_YOUR INSTRUCTIONS:_
Using the material below, copy every line where "LIST" appears.

_GIVEN DATA:_
━━━━━━━━━━━━━━━━━━━━━━━━━━━━━━

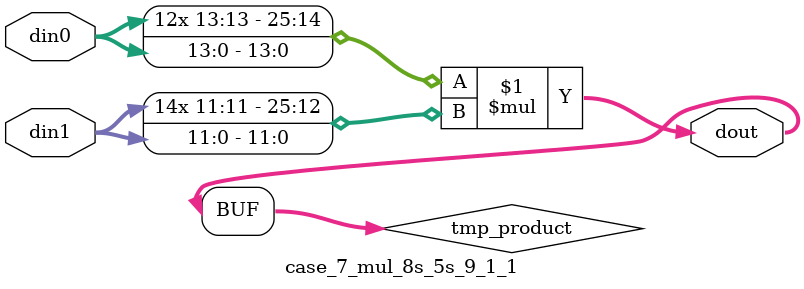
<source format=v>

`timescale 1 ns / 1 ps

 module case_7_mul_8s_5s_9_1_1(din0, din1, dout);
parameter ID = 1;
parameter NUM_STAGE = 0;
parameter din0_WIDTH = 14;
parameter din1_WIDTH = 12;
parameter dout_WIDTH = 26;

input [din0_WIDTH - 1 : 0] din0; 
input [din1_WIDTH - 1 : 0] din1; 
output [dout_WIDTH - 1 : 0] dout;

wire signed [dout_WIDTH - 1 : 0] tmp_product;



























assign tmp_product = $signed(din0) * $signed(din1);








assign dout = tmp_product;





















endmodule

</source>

━━━━━━━━━━━━━━━━━━━━━━━━━━━━━━

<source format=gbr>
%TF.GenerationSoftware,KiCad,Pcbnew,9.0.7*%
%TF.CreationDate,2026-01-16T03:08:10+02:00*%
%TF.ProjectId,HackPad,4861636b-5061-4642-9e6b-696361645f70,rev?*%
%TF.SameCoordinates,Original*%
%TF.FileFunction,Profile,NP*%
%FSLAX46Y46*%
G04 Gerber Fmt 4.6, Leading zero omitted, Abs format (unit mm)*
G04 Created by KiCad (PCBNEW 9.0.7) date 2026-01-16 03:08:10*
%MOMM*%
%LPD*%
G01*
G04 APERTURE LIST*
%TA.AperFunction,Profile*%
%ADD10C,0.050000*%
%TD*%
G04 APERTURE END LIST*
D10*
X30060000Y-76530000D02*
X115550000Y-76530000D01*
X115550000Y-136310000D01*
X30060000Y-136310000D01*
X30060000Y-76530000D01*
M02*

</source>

━━━━━━━━━━━━━━━━━━━━━━━━━━━━━━

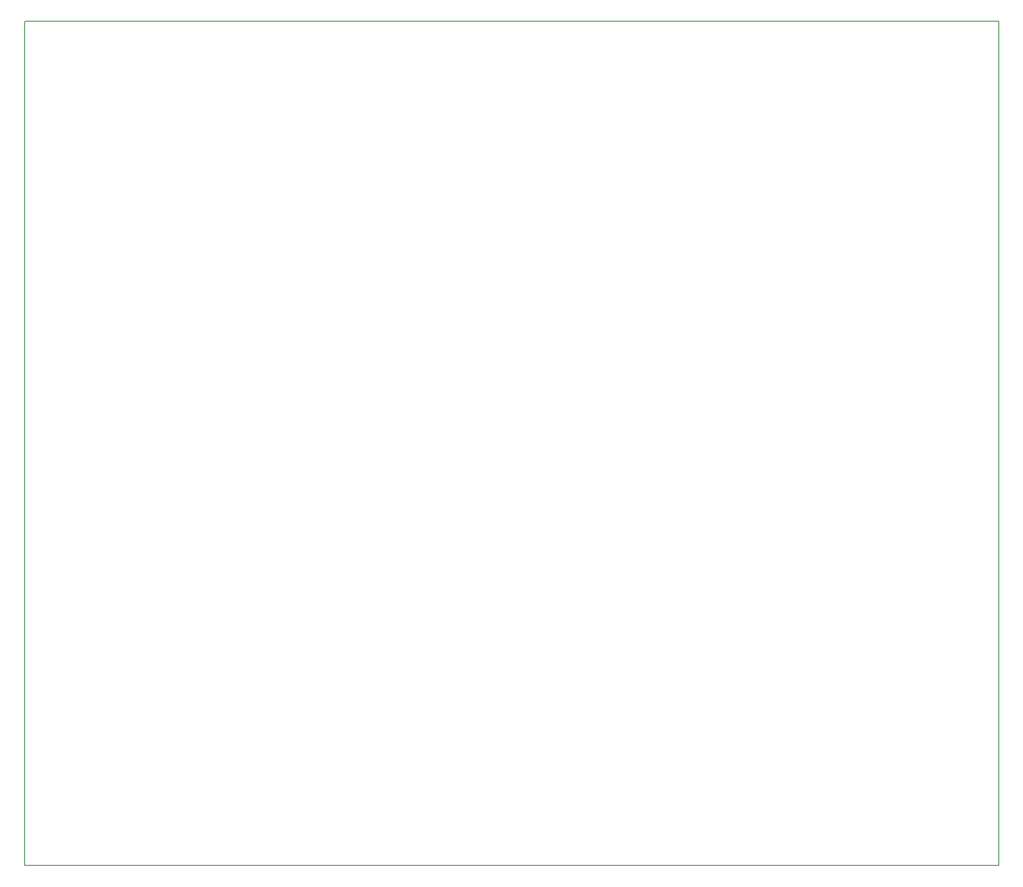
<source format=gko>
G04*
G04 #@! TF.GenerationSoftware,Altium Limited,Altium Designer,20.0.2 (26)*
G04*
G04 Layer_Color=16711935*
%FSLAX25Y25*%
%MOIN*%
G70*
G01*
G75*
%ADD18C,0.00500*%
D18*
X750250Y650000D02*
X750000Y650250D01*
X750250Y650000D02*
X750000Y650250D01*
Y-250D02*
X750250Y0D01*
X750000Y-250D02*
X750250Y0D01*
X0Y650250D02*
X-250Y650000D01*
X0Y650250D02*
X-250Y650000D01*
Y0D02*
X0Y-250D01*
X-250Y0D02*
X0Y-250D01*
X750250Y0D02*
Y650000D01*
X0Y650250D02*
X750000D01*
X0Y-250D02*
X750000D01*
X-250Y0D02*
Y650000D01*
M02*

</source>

━━━━━━━━━━━━━━━━━━━━━━━━━━━━━━

_ANSWER SPACE:_
G04 APERTURE LIST*
G04 APERTURE END LIST*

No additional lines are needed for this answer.